Il a élaboré sa pensée et sa théorie en observant ses patients, dans des relations thérapeutiques individuelles. Ce qui fut révolutionnaire à son époque est l’intégration de son travail dans une pratique thérapeutique de groupe. Au début des années 60[3], il y avait peu de théories et de théoriciens pour comprendre et proposer une lecture puis des actions sur les groupes. Berne fut l’un des précurseurs, accompagné par quelques confrères installés sur la côte ouest des USA.

L’analyse transactionnelle proprement dite, c’est-à-dire l’analyse des transactions, les actions sociales verbales et non verbales entre personnes, permettra à Berne l’élaboration d’une méthode complète de psychothérapie de groupe. Ainsi avec le matériel de l’AT, Berne pouvait observer les processus sociaux, les transactions mais aussi les processus intrapsychiques, avec l’analyse structurale des états du moi puis par la suite, les jeux psychologiques et le scénario. Le groupe prend alors toute sa place dans le travail thérapeutique, il devient une caisse de résonnance pour ses membres. C’est un travail thérapeutique de groupe plutôt qu’en groupe.

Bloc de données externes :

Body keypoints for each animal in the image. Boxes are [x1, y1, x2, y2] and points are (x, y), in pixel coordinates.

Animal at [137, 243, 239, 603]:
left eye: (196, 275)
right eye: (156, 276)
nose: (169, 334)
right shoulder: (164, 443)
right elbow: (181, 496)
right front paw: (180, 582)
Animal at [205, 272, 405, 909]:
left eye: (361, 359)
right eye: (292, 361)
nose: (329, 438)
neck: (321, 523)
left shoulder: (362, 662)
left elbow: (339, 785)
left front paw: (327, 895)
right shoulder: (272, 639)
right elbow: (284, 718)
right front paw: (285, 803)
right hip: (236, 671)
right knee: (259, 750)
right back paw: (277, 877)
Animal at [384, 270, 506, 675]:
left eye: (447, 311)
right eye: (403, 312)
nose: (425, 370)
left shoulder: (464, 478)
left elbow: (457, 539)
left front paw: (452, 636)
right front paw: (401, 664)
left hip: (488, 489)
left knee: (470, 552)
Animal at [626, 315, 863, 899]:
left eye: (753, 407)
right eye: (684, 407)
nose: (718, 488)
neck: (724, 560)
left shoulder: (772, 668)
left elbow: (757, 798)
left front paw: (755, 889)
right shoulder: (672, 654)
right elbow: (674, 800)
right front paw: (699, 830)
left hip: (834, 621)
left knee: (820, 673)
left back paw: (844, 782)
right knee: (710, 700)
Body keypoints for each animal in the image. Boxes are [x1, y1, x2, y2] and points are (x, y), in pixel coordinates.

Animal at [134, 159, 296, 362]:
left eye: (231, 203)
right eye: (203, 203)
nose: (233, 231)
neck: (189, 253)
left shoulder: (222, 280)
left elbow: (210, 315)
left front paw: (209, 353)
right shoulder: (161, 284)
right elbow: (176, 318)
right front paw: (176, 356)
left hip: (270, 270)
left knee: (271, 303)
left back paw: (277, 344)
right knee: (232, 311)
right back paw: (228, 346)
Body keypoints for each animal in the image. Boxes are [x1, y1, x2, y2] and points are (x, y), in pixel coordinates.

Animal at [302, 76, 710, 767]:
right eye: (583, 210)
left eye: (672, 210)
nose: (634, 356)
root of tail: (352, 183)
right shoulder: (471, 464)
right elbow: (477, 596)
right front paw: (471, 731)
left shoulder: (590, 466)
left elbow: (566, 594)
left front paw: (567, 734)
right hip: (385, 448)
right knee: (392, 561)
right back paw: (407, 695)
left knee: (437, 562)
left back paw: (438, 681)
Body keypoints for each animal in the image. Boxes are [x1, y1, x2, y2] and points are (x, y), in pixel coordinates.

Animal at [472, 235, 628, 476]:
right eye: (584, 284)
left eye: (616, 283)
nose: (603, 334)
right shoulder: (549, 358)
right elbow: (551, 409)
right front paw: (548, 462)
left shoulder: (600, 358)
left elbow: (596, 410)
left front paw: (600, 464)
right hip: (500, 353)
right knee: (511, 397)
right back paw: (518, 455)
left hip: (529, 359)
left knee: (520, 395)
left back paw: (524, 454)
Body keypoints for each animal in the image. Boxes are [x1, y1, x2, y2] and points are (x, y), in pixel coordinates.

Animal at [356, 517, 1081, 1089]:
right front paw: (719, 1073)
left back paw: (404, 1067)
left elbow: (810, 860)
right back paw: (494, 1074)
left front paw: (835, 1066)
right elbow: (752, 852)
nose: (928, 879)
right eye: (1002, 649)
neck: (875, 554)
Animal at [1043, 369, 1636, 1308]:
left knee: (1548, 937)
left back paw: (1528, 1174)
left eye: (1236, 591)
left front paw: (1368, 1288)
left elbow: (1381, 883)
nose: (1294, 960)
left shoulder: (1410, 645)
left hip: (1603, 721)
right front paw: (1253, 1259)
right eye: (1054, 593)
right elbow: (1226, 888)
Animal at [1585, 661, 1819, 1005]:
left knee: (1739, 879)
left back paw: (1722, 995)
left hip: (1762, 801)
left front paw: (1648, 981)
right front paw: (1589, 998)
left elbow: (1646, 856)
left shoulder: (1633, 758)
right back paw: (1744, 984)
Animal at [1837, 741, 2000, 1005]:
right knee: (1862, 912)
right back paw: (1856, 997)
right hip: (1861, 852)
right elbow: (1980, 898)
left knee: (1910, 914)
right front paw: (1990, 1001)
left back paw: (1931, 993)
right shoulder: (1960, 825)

Berne exerçait la thérapie individuelle à ses cabinets de Carmel et San Francisco et la thérapie de groupe à l’hôpital. Ce fut une aubaine pour observer ce qui se joue dans un groupe plus grand, structuré, autre qu’un groupe de thérapie. L’hôpital devint son laboratoire d’analyse des processus dans une organisation.

Je remercie Éric Berne et lui exprime ma gratitude, à supposer qu’il la perçoive de l’au-delà. Ce que je regrette, et qui bien sûr est indépendant de sa volonté, est qu’il soit mort à 60 ans, laissant derrière lui une œuvre inachevée. De nombreux transacionnalistes ont repris le flambeau en développant les concepts selon leur propre sensibilité et objectifs. Les travaux des plus célèbres d’entre eux se situent principalement dans le champ de la psychothérapie, là où l’AT est née. Je ne connais pas de nouveaux modèles ou d’approches complémentaires à celle de Berne au sujet de la structure et la dynamique des groupes et des organisations. Pourtant, depuis 1963, il s’est passé pas mal de choses…

Théorie organisationnelle de BerneSans dresser un tableau exhaustif, nous pouvons constater que la société de 2020 n’a plus grand-chose à voir avec celle de 1963. Le digital est entré dans notre quotidien, les réseaux sociaux sont des vecteurs puissants des mobilisations sociales. Nous pouvons être tracés au fil de la journée grâce ou à cause de notre téléphone portable. La quantité d’informations sur les serveurs de Wikipedia dépasse largement celles de toutes les encyclopédies réunies, dans toutes les langues. La cybersécurité est devenue un enjeu majeur pour les entreprises face aux cybermenaces, piratage informatique, demande de rançon. De fait, les frontières de l’entreprise sont réelles, matérialisées avec le poste de garde autant que virtuelles.

Bref, le monde a changé, il me paraît intéressant d’avoir un regard complémentaire sur les structures et dynamiques des groupes et des organisations.

[1] Structure et dynamique des organisations et des groupes – Eric Berne -Edition AT

[2] La théorie organisationnelle de Berne- Eliott Fox – AAT 8

[3] L’origine d’une pratique d’analyste de groupe,, Jean-Claude Rouchy, « Revue de psychothérapie psychanalytique de groupe » N°52.